**Instructions**
1/ Answer these questions from the TrueNAS forum discussion:
(a) Which release is the first poster still on?
(b) Which versions are named in the remark about automating VM migration?
(c) For what does the final post say the VM setup is used?
2/ Transcribe the TrueNAS forum discussion from "What makes you" up to and including "25.04 or later.".
3/ Pick up the TrueNAS forum discussion after its last sentence and write what comes next.

**Quoted text**

★ ★ ★ ★

Well it was in the documentation that VMs are broken with this one which is why I am still on EEL

yup, agreed but yet a new version was released anyway… :thinking:

What makes you think it will be? I’m not aware of any statements from iX that they’re ever going to automate migrating VMs from 24.10 and prior to 25.04 or later.

Why? TrueNAS is just so poorly-suited as a hypervisor that I’m constantly amazed anyone is using it for non-trivial virtualization workloads.

@dan you are correct but if they aren’t then it should be stated explicitly so people can prepare to rebuild things manually after an upgrade. also the documentation states that VMs are “broken” which implies a fix is in the works and other threads have stated that a “fix” is coming. I’m simply asking when that “fix” is coming. iX has done this in the past with moving from FreeBSD to Linux. i’m using the VM setup under TrueNAS for my personal lab. I use it for HAPROXY and to test VMs for my lab. It allows me to run systems and test things out without having to have lots of systems running to support a virtual environment. TrueNAS is ideally suited to provide a one stop shop for hosting of this nature. I also disagree that it’s poorly-suited as it works well and has for me for years since the BHYVE days under FreeBSD.

★ ★ ★ ★

**Source data**
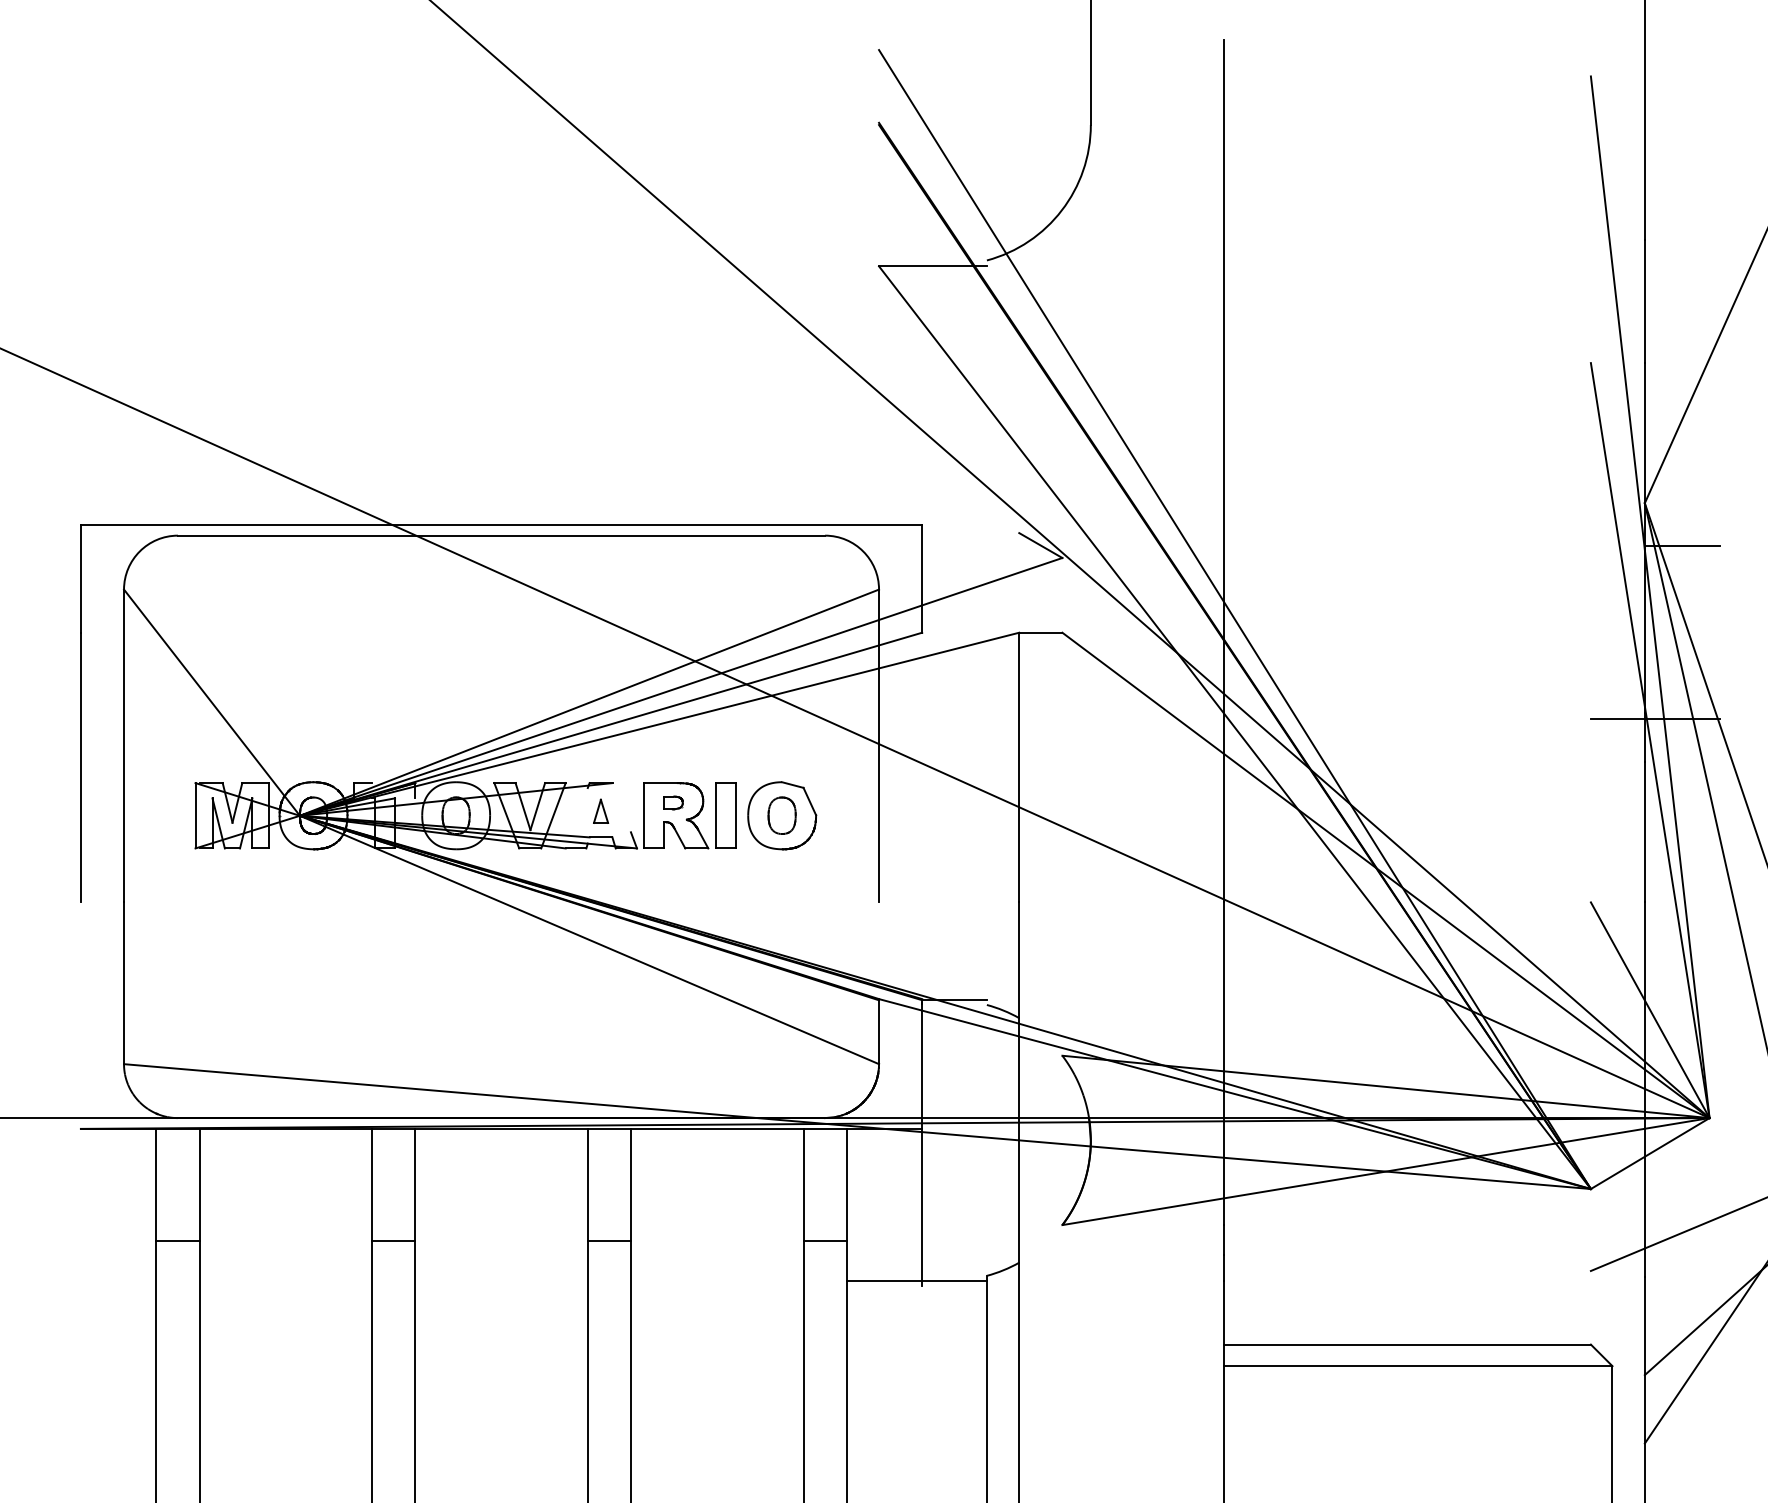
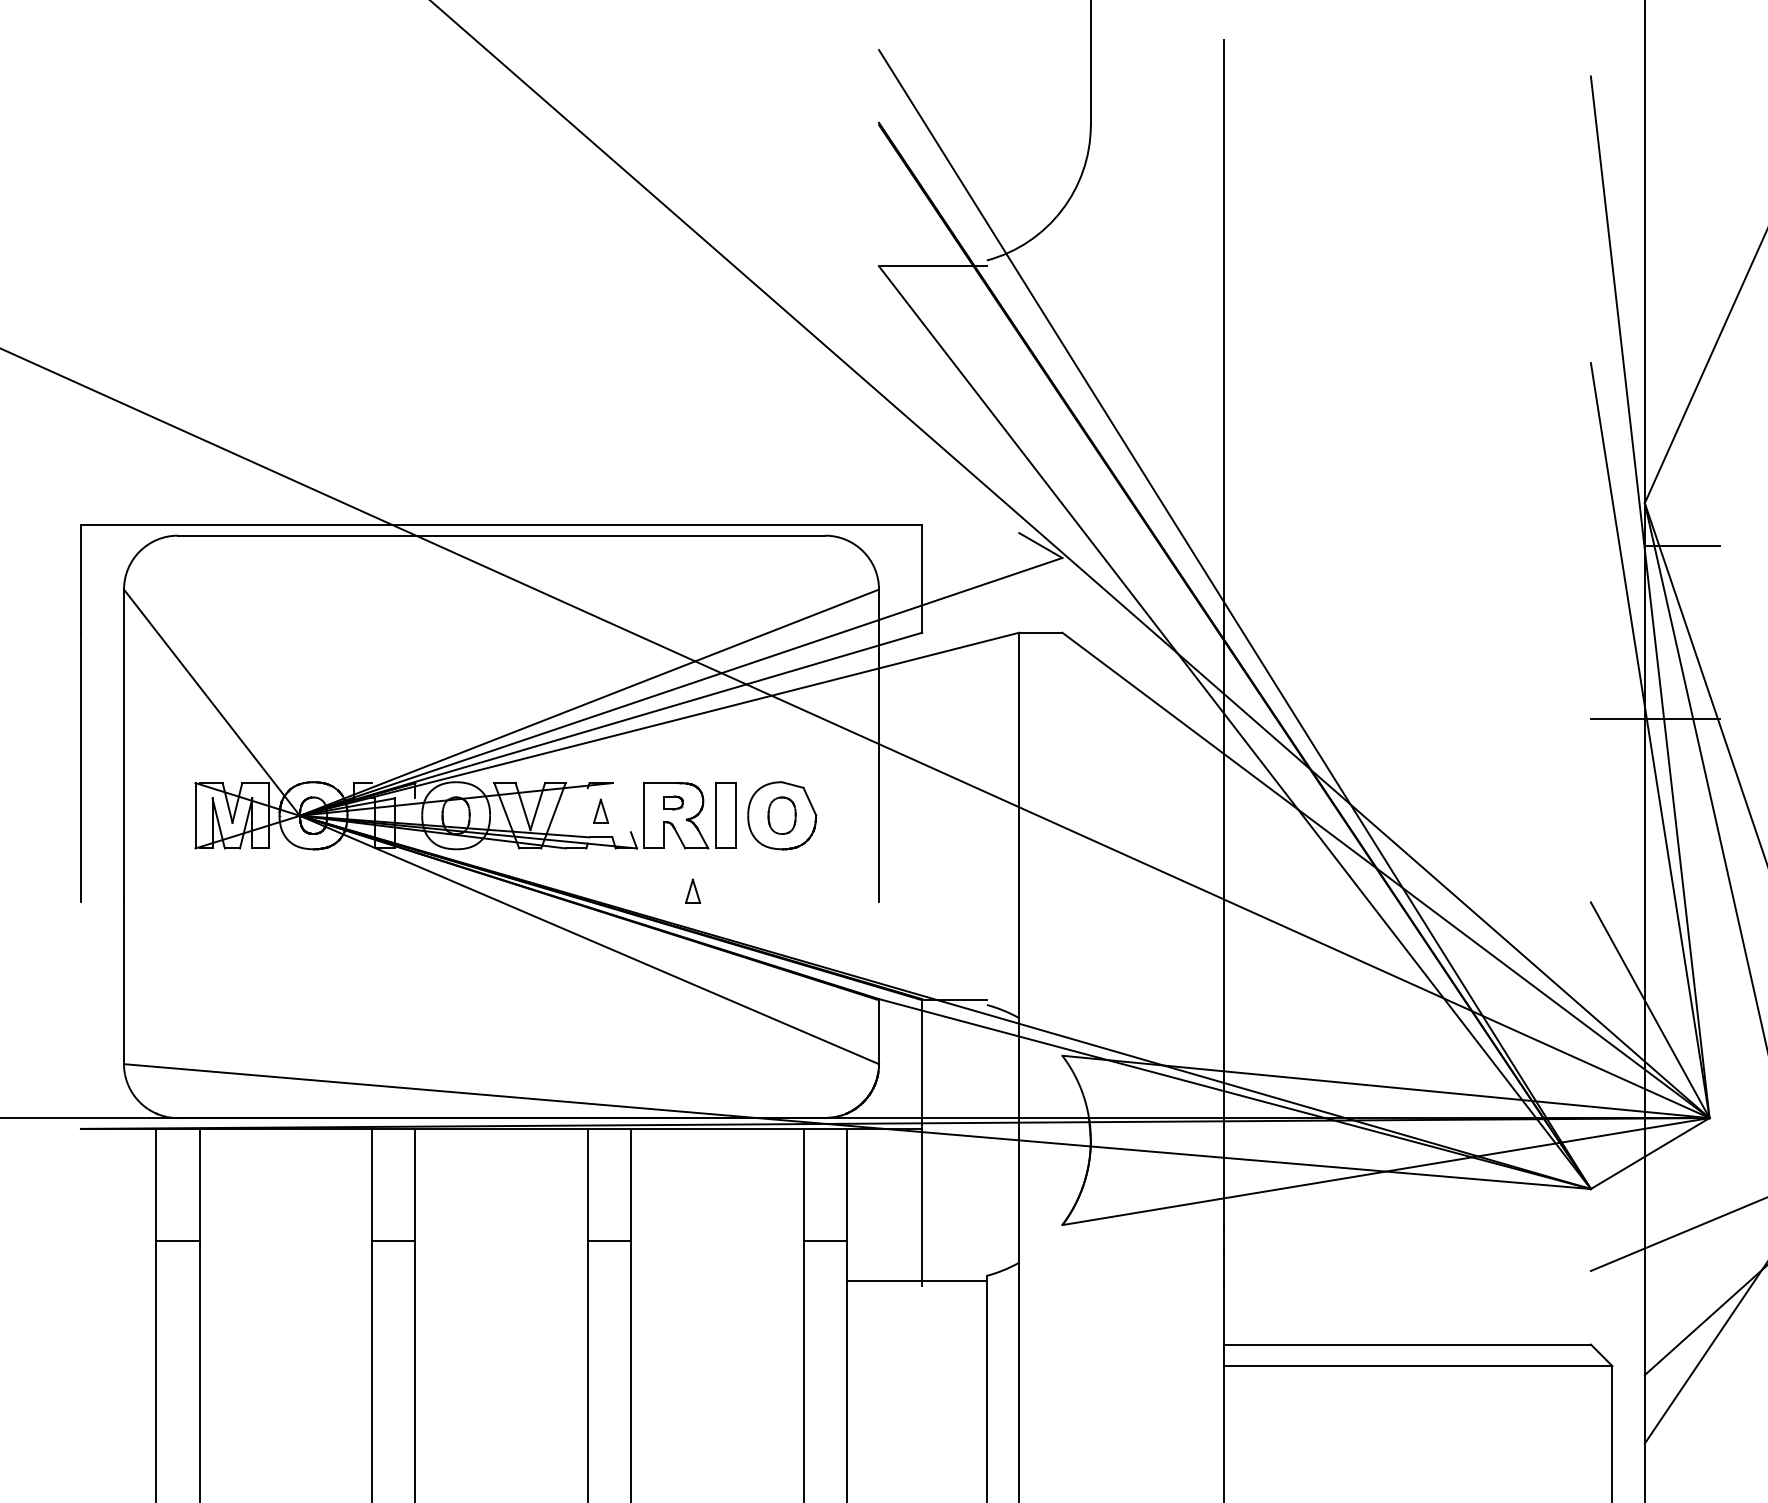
part at (693, 890): none -> present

★ ★ ★ ★

**Task responses**
1/
(a) EEL
(b) 24.10 and prior, to 25.04 or later
(c) HAPROXY and testing VMs for a personal lab

2/
What makes you think it will be? I’m not aware of any statements from iX that they’re ever going to automate migrating VMs from 24.10 and prior to 25.04 or later.

3/
again, we can debate the merits of VMs under TrueNAS till the cows come home. the point of the thread is to try and get some offical stance from iX on this topic. that is all i’m seeking so let’s please focus on that. :slight_smile:

(citation needed)
Here’s what the release notes say about migration:

I don’t see “broken” there. Nor do I see it here, nor here. The closest thing I see is “experimental,” further on which they say not to migrate production VMs until the feature stabilizes in “a future release.” I’d like to see a statement from iX that they’re planning a full-featured automated migration with 25.10, but I haven’t seen any statement yet that any such feature is going to happen.

Really, a true hypervisor OS (ESXi, xcp-ng, Proxmox) would be far better. Run TrueNAS as a VM under that if you want a single piece of hardware.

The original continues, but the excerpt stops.